Voluntary national security notifications now permitted under the Investment Canada Act


Overview

On August 2, 2022, the Canadian government amended the National Security Review of Investments Regulations (the "National Security Regulations") under the Investment Canada Act (the "Act") to:

  • permit non-Canadians to voluntarily submit a non-controlling or minority interest investment (or proposed investment) in a Canadian business ("Non-Controlling Investment") to an initial 45-day national security review of their Non-Controlling Investment;
  • allow the Canadian government, if such voluntary filing is not made, to initiate a national security review of the Non-Controlling Investment for up to 5 years after its date of implementation; and

  • prescribe the information required to be provided to the Minister to commence a national security review of a Non-Controlling Investment

(the "Amendments").

Background

Under the Act, notification and review application requirements apply when non-Canadian investors either acquire control of a Canadian business or establish a new Canadian business. Once a notification or a review application has been submitted, an initial 45-day period is triggered under which the Canadian government must conduct an initial review of the investment, and determine whether it is reasonable to believe that the investment may be "injurious" to Canada's national security. Usually, this is not the case.  However, if such a determination is made, then the government must notify the investor that further review is required under the Act's national security review process (or, in certain circumstances, the government may also immediately order a Cabinet-level review). Ultimately, the Act provides the Canadian government with broad authority to place certain conditions and restrictions on investments—or even order divesture—depending on the results of the national security review.

Prior to August 2, 2022, a non-Canadian making an investment in a Canadian business that is not subject to the notification or review application requirements of the Act, such as a Non-Controlling Investment, could not voluntarily trigger the national security review process. Instead, the process would only be triggered after the implementation of the investment, and only once the Minister of Industry became aware of the investment. This meant that non-Canadian investors making Non-Controlling Investments had no pre-closing mechanism for gaining regulatory certainty for their investment.

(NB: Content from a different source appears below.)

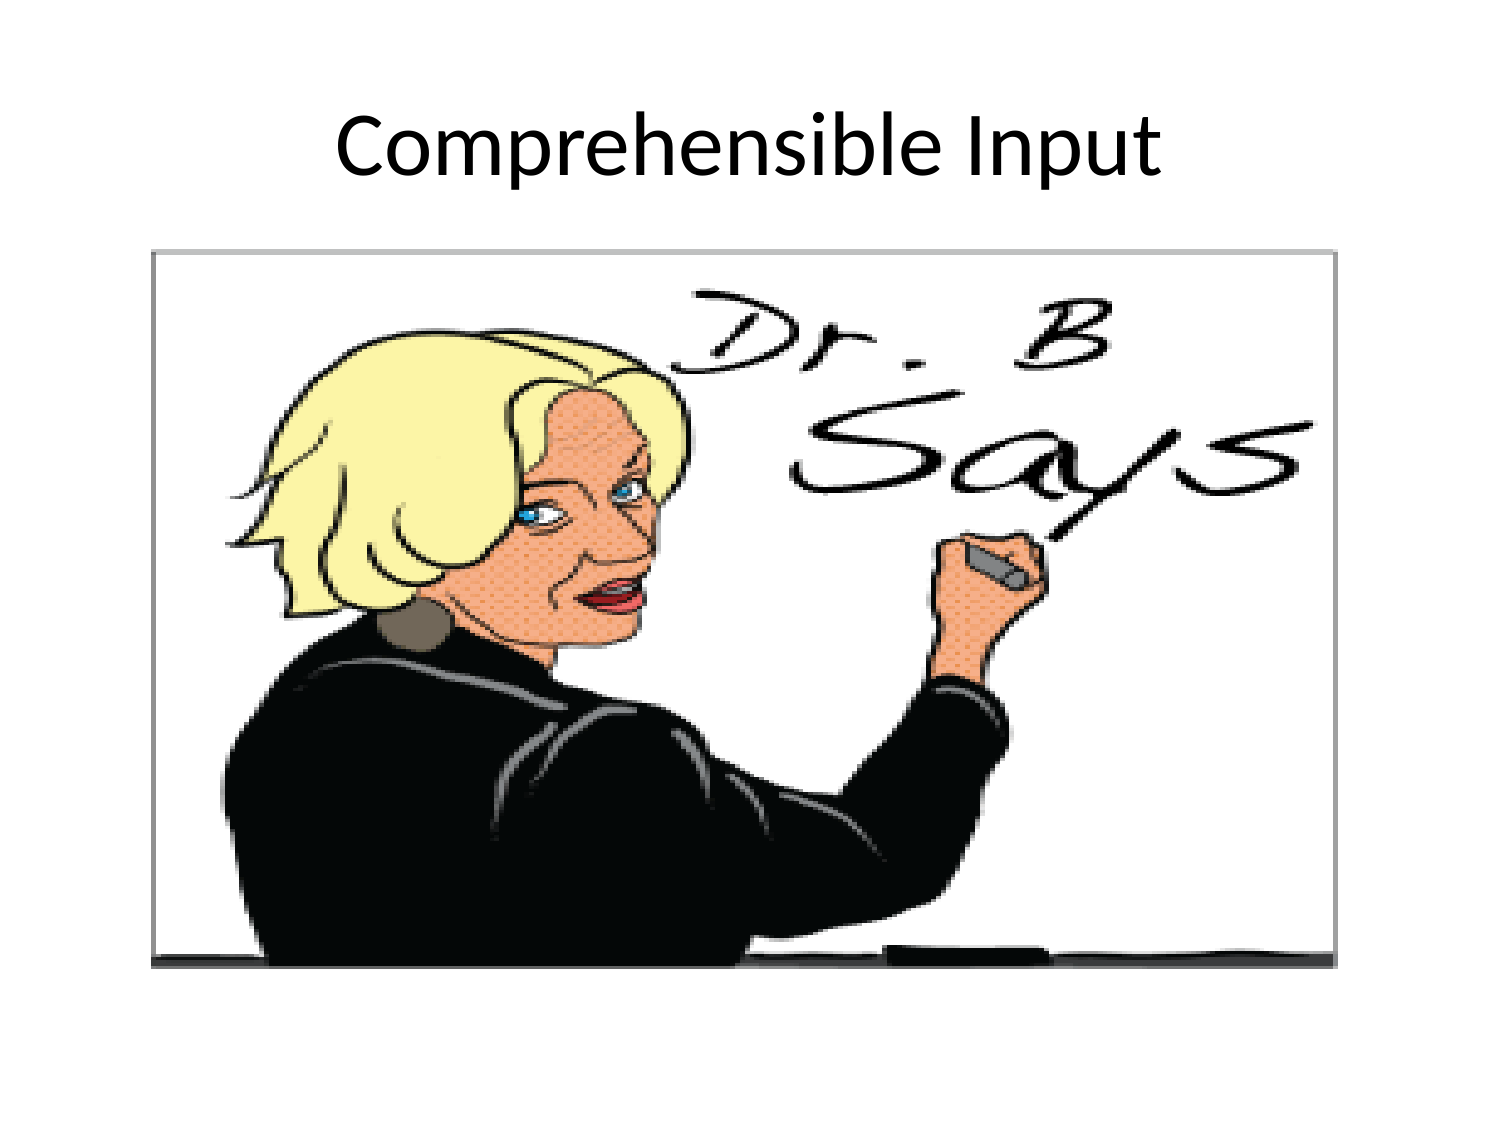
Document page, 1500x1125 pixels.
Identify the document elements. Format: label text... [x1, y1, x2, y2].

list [137, 237, 1363, 1001]
title Comprehensible Input [75, 45, 1425, 233]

New voluntary notification

Going forward, the Amendments permit non-Canadian investors to file a voluntary notification of their Non-Controlling Investment, by supplying the information prescribed under the National Security Regulations, even when the Act does not otherwise require them to do so.  Once a voluntary notification has been filed, the government has an initial 45-day period to determine whether the Non-Controlling Investment will be subject to further review. 

 

New timeline

As noted above, the Amendments also implement a new timeline for Non-Controlling Investments where no voluntary notification has been filed. In these cases, the government now has five years after the day on which the Non-Controlling Investment was implemented to provide the investor with notice that additional review is required. This is a considerable increase from the current timeline of 45 days, and could potentially result in conditions being placed on investments years later if no voluntary notification is filed. Most significantly, it also exposes a Non-Controlling Investment to the very real possibility that the review will include national security concerns that arose after the investment was implemented and that may not have been relevant or of concern at the time of implementation.


Practical considerations

The stated purpose of the voluntary notification is to provide regulatory certainty. Accordingly, non-Canadian investors should consider filing voluntary notifications for Non-Controlling Investments—such as acquiring a minority stake in a Canadian company—prior to implementing those investments. This will help ensure that the Non-Controlling Investment is not subject to evolving future national security concerns or to the subsequent imposition of conditions or an order for divestiture.